We’re actively working on several fronts to accelerate development and ensure maximum efficiency, with the goal of reaching the market quickly. This week, we focused on the following areas:
1. VLA Fine-Tuning & Adaptation Pipeline
We are working on our VLA SDK to support open-weight models including SmolVLA and Pi0 for now, with GrootN1.5 planned for near future, each offering different trade-offs between model size, inference speed, and generalization.
Our current focus is on implementing action-head only fine-tuning using QLoRA (where required) a technique that allows efficient training on consumer-grade GPUs while preserving the pretrained vision-language backbone.
This approach enables us to remap the model’s action space for different robotic configurations, essentially allowing a single VLA to learn how to control new hardware modules (arms, grippers, mobility units, etc.) without degrading its multimodal reasoning ability.
By isolating adaptation to the action head, we maintain the core representation and generalization power of the model while making it contextually aware of our new robotic action space.
2. Reinforcement Learning for Low-Level Control Policy
Parallel to the VLA pipeline, we are working on setting up a PyBullet-based physics simulation environment designed for large-scale reinforcement learning experiments.
This environment trains neural control policies using Proximal Policy Optimization (PPO) and SAC algorithm, two state-of-the-art algorithms for continuous control.
These RL policies are being trained to handle locomotion, balance and stability under dynamically changing environments and turbulences, leveraging parallel simulation for faster convergence and robustness.

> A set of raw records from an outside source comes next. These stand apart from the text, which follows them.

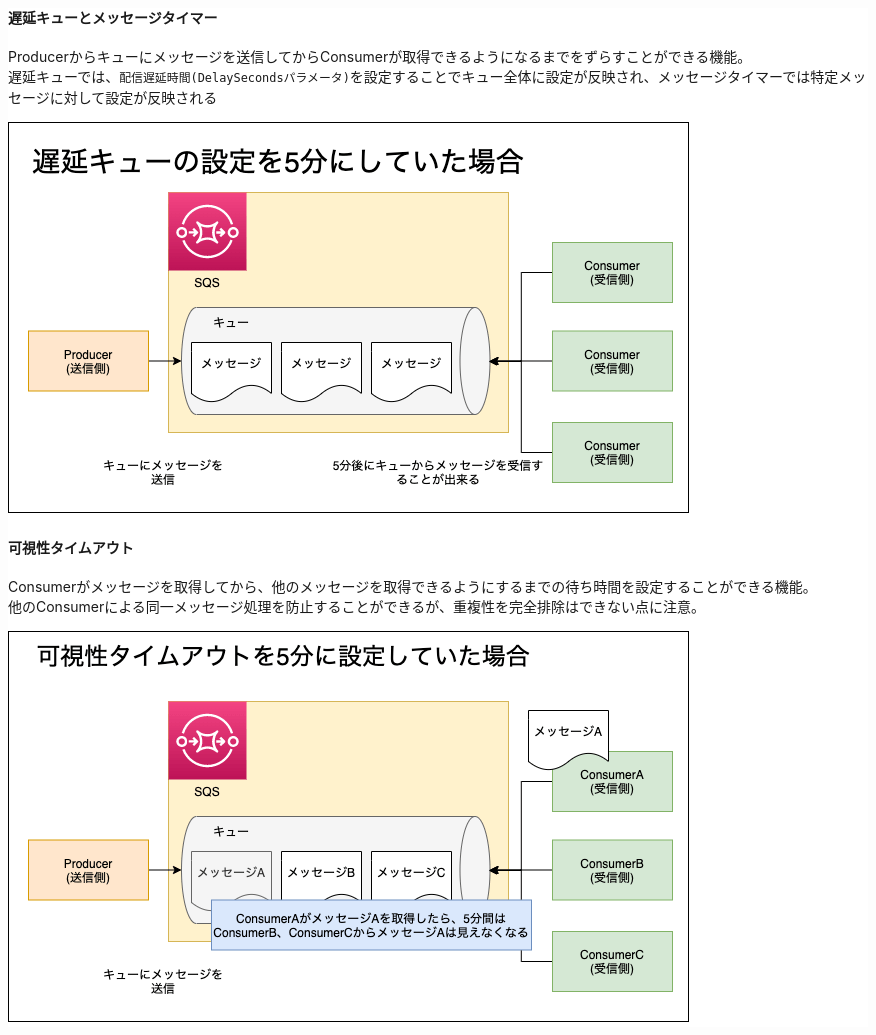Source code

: #### 遅延キューとメッセージタイマー
Producerからキューにメッセージを送信してからConsumerが取得できるようになるまでをずらすことができる機能。  
遅延キューでは、`配信遅延時間(DelaySecondsパラメータ)`を設定することでキュー全体に設定が反映され、メッセージタイマーでは特定メッセージに対して設定が反映される

![](img/sqs_delay.png)

#### 可視性タイムアウト
Consumerがメッセージを取得してから、他のメッセージを取得できるようにするまでの待ち時間を設定することができる機能。  
他のConsumerによる同一メッセージ処理を防止することができるが、重複性を完全排除はできない点に注意。

![](img/sqs_visibility.png)
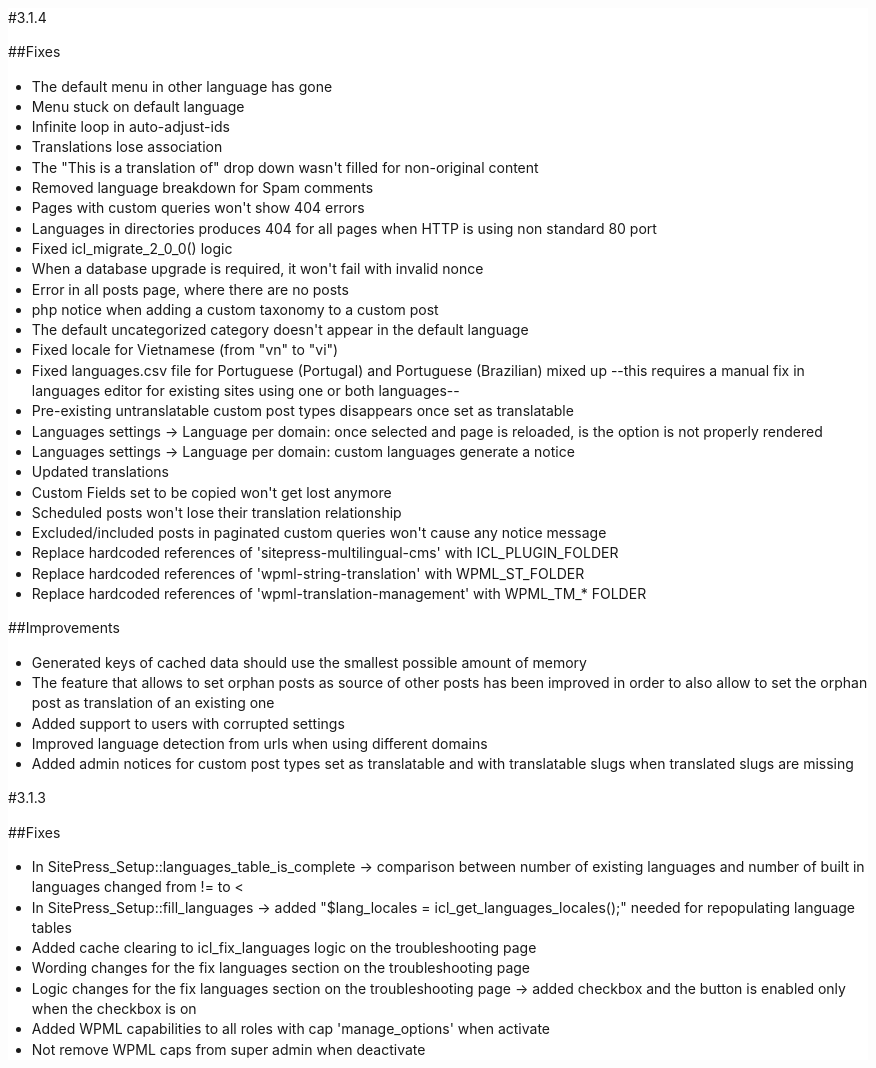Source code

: #3.1.4

##Fixes
* The default menu in other language has gone
* Menu stuck on default language
* Infinite loop in auto-adjust-ids
* Translations lose association
* The "This is a translation of" drop down wasn't filled for non-original content
* Removed language breakdown for Spam comments
* Pages with custom queries won't show 404 errors
* Languages in directories produces 404 for all pages when HTTP is using non standard 80 port
* Fixed icl_migrate_2_0_0() logic
* When a database upgrade is required, it won't fail with invalid nonce
* Error in all posts page, where there are no posts
* php notice when adding a custom taxonomy to a custom post
* The default uncategorized category doesn't appear in the default language
* Fixed locale for Vietnamese (from "vn" to "vi")
* Fixed languages.csv file for Portuguese (Portugal) and Portuguese (Brazilian) mixed up --this requires a manual fix in languages editor for existing sites using one or both languages--
* Pre-existing untranslatable custom post types disappears once set as translatable
* Languages settings -> Language per domain: once selected and page is reloaded, is the option is not properly rendered
* Languages settings -> Language per domain: custom languages generate a notice
* Updated translations
* Custom Fields set to be copied won't get lost anymore
* Scheduled posts won't lose their translation relationship
* Excluded/included posts in paginated custom queries won't cause any notice message
* Replace hardcoded references of 'sitepress-multilingual-cms' with ICL_PLUGIN_FOLDER
* Replace hardcoded references of 'wpml-string-translation' with WPML_ST_FOLDER
* Replace hardcoded references of 'wpml-translation-management' with WPML_TM_* FOLDER

##Improvements
* Generated keys of cached data should use the smallest possible amount of memory
* The feature that allows to set orphan posts as source of other posts has been improved in order to also allow to set the orphan post as translation of an existing one
* Added support to users with corrupted settings
* Improved language detection from urls when using different domains
* Added admin notices for custom post types set as translatable and with translatable slugs when translated slugs are missing

#3.1.3

##Fixes
* In SitePress_Setup::languages_table_is_complete -> comparison between number of existing languages and number of built in languages changed from != to <
* In SitePress_Setup::fill_languages -> added "$lang_locales = icl_get_languages_locales();" needed for repopulating language tables
* Added cache clearing to icl_fix_languages logic on the troubleshooting page
* Wording changes for the fix languages section on the troubleshooting page
* Logic changes for the fix languages section on the troubleshooting page -> added checkbox and the button is enabled only when the checkbox is on
* Added WPML capabilities to all roles with cap 'manage_options' when activate
* Not remove WPML caps from super admin when deactivate
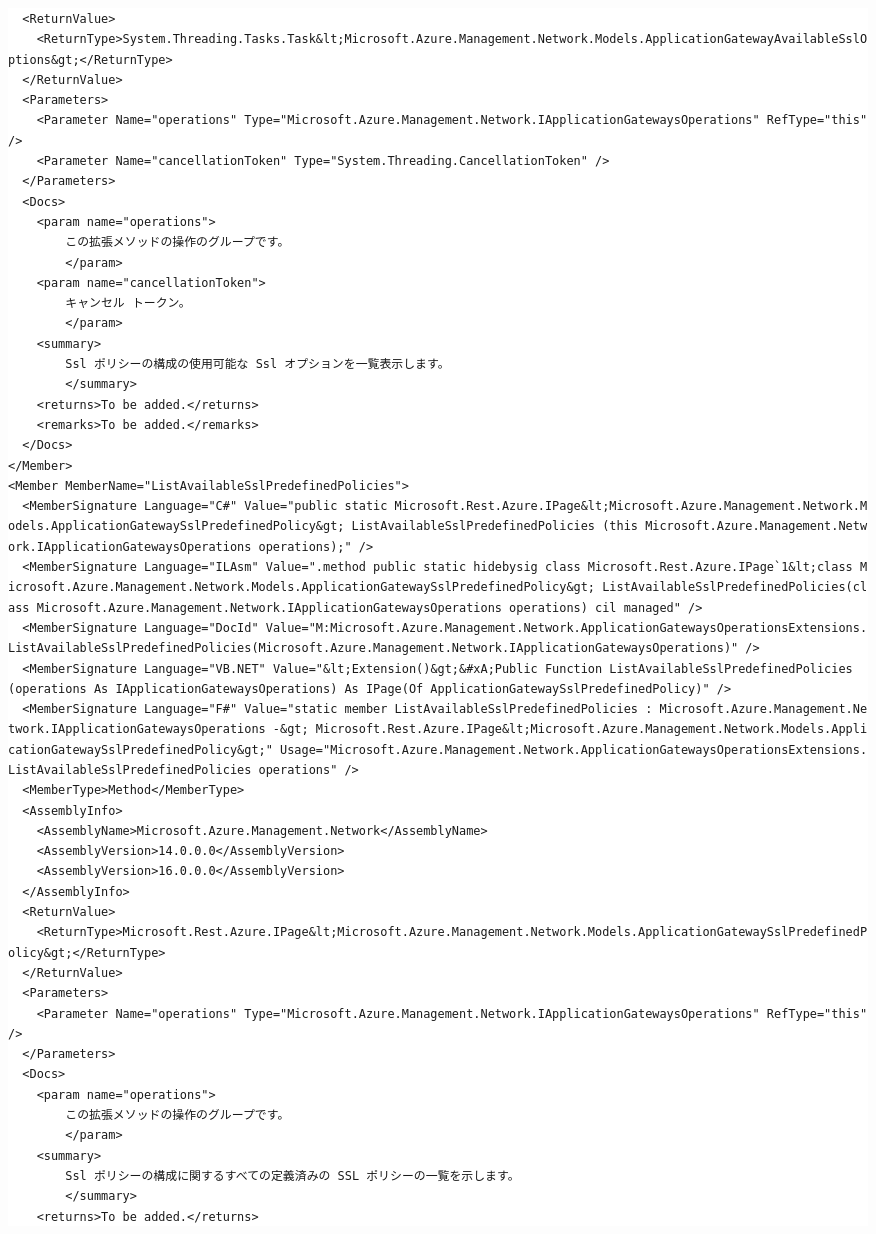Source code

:       <ReturnValue>
        <ReturnType>System.Threading.Tasks.Task&lt;Microsoft.Azure.Management.Network.Models.ApplicationGatewayAvailableSslOptions&gt;</ReturnType>
      </ReturnValue>
      <Parameters>
        <Parameter Name="operations" Type="Microsoft.Azure.Management.Network.IApplicationGatewaysOperations" RefType="this" />
        <Parameter Name="cancellationToken" Type="System.Threading.CancellationToken" />
      </Parameters>
      <Docs>
        <param name="operations">
            この拡張メソッドの操作のグループです。
            </param>
        <param name="cancellationToken">
            キャンセル トークン。
            </param>
        <summary>
            Ssl ポリシーの構成の使用可能な Ssl オプションを一覧表示します。
            </summary>
        <returns>To be added.</returns>
        <remarks>To be added.</remarks>
      </Docs>
    </Member>
    <Member MemberName="ListAvailableSslPredefinedPolicies">
      <MemberSignature Language="C#" Value="public static Microsoft.Rest.Azure.IPage&lt;Microsoft.Azure.Management.Network.Models.ApplicationGatewaySslPredefinedPolicy&gt; ListAvailableSslPredefinedPolicies (this Microsoft.Azure.Management.Network.IApplicationGatewaysOperations operations);" />
      <MemberSignature Language="ILAsm" Value=".method public static hidebysig class Microsoft.Rest.Azure.IPage`1&lt;class Microsoft.Azure.Management.Network.Models.ApplicationGatewaySslPredefinedPolicy&gt; ListAvailableSslPredefinedPolicies(class Microsoft.Azure.Management.Network.IApplicationGatewaysOperations operations) cil managed" />
      <MemberSignature Language="DocId" Value="M:Microsoft.Azure.Management.Network.ApplicationGatewaysOperationsExtensions.ListAvailableSslPredefinedPolicies(Microsoft.Azure.Management.Network.IApplicationGatewaysOperations)" />
      <MemberSignature Language="VB.NET" Value="&lt;Extension()&gt;&#xA;Public Function ListAvailableSslPredefinedPolicies (operations As IApplicationGatewaysOperations) As IPage(Of ApplicationGatewaySslPredefinedPolicy)" />
      <MemberSignature Language="F#" Value="static member ListAvailableSslPredefinedPolicies : Microsoft.Azure.Management.Network.IApplicationGatewaysOperations -&gt; Microsoft.Rest.Azure.IPage&lt;Microsoft.Azure.Management.Network.Models.ApplicationGatewaySslPredefinedPolicy&gt;" Usage="Microsoft.Azure.Management.Network.ApplicationGatewaysOperationsExtensions.ListAvailableSslPredefinedPolicies operations" />
      <MemberType>Method</MemberType>
      <AssemblyInfo>
        <AssemblyName>Microsoft.Azure.Management.Network</AssemblyName>
        <AssemblyVersion>14.0.0.0</AssemblyVersion>
        <AssemblyVersion>16.0.0.0</AssemblyVersion>
      </AssemblyInfo>
      <ReturnValue>
        <ReturnType>Microsoft.Rest.Azure.IPage&lt;Microsoft.Azure.Management.Network.Models.ApplicationGatewaySslPredefinedPolicy&gt;</ReturnType>
      </ReturnValue>
      <Parameters>
        <Parameter Name="operations" Type="Microsoft.Azure.Management.Network.IApplicationGatewaysOperations" RefType="this" />
      </Parameters>
      <Docs>
        <param name="operations">
            この拡張メソッドの操作のグループです。
            </param>
        <summary>
            Ssl ポリシーの構成に関するすべての定義済みの SSL ポリシーの一覧を示します。
            </summary>
        <returns>To be added.</returns>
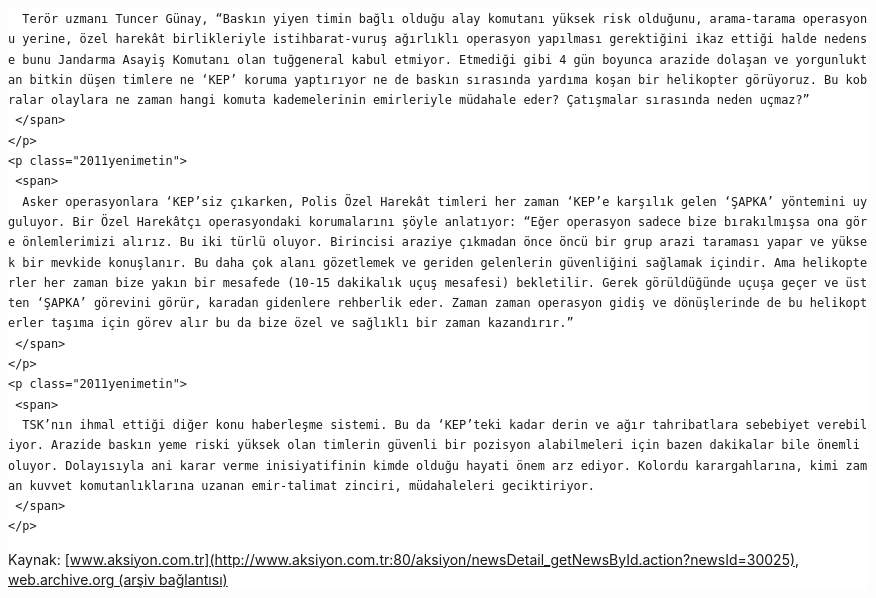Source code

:       Terör uzmanı Tuncer Günay, “Baskın yiyen timin bağlı olduğu alay komutanı yüksek risk olduğunu, arama-tarama operasyonu yerine, özel harekât birlikleriyle istihbarat-vuruş ağırlıklı operasyon yapılması gerektiğini ikaz ettiği halde nedense bunu Jandarma Asayiş Komutanı olan tuğgeneral kabul etmiyor. Etmediği gibi 4 gün boyunca arazide dolaşan ve yorgunluktan bitkin düşen timlere ne ‘KEP’ koruma yaptırıyor ne de baskın sırasında yardıma koşan bir helikopter görüyoruz. Bu kobralar olaylara ne zaman hangi komuta kademelerinin emirleriyle müdahale eder? Çatışmalar sırasında neden uçmaz?”
     </span>
    </p>
    <p class="2011yenimetin">
     <span>
      Asker operasyonlara ‘KEP’siz çıkarken, Polis Özel Harekât timleri her zaman ‘KEP’e karşılık gelen ‘ŞAPKA’ yöntemini uyguluyor. Bir Özel Harekâtçı operasyondaki korumalarını şöyle anlatıyor: “Eğer operasyon sadece bize bırakılmışsa ona göre önlemlerimizi alırız. Bu iki türlü oluyor. Birincisi araziye çıkmadan önce öncü bir grup arazi taraması yapar ve yüksek bir mevkide konuşlanır. Bu daha çok alanı gözetlemek ve geriden gelenlerin güvenliğini sağlamak içindir. Ama helikopterler her zaman bize yakın bir mesafede (10-15 dakikalık uçuş mesafesi) bekletilir. Gerek görüldüğünde uçuşa geçer ve üstten ‘ŞAPKA’ görevini görür, karadan gidenlere rehberlik eder. Zaman zaman operasyon gidiş ve dönüşlerinde de bu helikopterler taşıma için görev alır bu da bize özel ve sağlıklı bir zaman kazandırır.”
     </span>
    </p>
    <p class="2011yenimetin">
     <span>
      TSK’nın ihmal ettiği diğer konu haberleşme sistemi. Bu da ‘KEP’teki kadar derin ve ağır tahribatlara sebebiyet verebiliyor. Arazide baskın yeme riski yüksek olan timlerin güvenli bir pozisyon alabilmeleri için bazen dakikalar bile önemli oluyor. Dolayısıyla ani karar verme inisiyatifinin kimde olduğu hayati önem arz ediyor. Kolordu karargahlarına, kimi zaman kuvvet komutanlıklarına uzanan emir-talimat zinciri, müdahaleleri geciktiriyor.
     </span>
    </p>
   </p>
  </font>
 </div>
 <div>
 </div>
 <div>
 </div>
</div>


Kaynak: [www.aksiyon.com.tr](http://www.aksiyon.com.tr:80/aksiyon/newsDetail_getNewsById.action?newsId=30025), [web.archive.org (arşiv bağlantısı)](http://web.archive.org/web/20130213061703/http://www.aksiyon.com.tr:80/aksiyon/newsDetail_getNewsById.action?newsId=30025)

3. The key architectural principle here is hierarchical separation of control:
The VLA acts as the top-level planner, interpreting natural language commands, visual input, and task context.
The RL policy serves as the low-level actuator, executing smooth, stable movements in real time at higher action frequencies.
This separation allows the system to combine semantic intelligence with physical resilience making our robots adaptable to diverse terrains, mechanical modules and environmental uncertainties, far beyond what conventional PID or trajectory-based controllers can achieve.
Together, these two components form the backbone of our Physical AI stack , a system designed to reason, adapt, and act seamlessly across our robotics stack.